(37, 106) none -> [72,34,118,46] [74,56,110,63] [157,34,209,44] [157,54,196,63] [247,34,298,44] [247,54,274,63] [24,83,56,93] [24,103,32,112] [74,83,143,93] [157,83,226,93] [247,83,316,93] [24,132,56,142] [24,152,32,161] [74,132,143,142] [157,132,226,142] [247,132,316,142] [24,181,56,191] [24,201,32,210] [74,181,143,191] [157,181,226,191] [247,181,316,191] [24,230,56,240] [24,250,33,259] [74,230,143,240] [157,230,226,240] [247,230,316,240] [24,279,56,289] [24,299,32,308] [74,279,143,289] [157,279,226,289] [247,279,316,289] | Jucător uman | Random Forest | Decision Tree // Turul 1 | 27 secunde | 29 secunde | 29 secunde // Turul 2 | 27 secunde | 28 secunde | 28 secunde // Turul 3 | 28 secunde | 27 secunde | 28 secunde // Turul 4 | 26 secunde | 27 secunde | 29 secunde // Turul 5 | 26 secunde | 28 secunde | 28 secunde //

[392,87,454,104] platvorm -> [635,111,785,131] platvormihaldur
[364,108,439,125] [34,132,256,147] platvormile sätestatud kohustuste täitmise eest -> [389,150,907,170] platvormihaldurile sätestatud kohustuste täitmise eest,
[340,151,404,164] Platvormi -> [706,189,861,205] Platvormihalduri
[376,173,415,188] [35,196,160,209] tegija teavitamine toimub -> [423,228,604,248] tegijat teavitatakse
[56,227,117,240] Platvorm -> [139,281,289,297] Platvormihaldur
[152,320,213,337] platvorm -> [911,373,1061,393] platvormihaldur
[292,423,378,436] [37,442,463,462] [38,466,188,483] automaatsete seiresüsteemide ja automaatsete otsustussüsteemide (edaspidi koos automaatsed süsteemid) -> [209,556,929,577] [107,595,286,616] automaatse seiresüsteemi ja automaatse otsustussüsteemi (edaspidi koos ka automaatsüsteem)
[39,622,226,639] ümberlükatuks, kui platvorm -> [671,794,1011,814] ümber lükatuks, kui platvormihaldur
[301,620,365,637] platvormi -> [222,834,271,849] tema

Job: Each line from the one containing "[39,622,226,639] ümberlükatuks, kui" through the last line of the material must be restated word for word, with no other text.

Response area:
[39,622,226,639] ümberlükatuks, kui platvorm -> [671,794,1011,814] ümber lükatuks, kui platvormihaldur
[301,620,365,637] platvormi -> [222,834,271,849] tema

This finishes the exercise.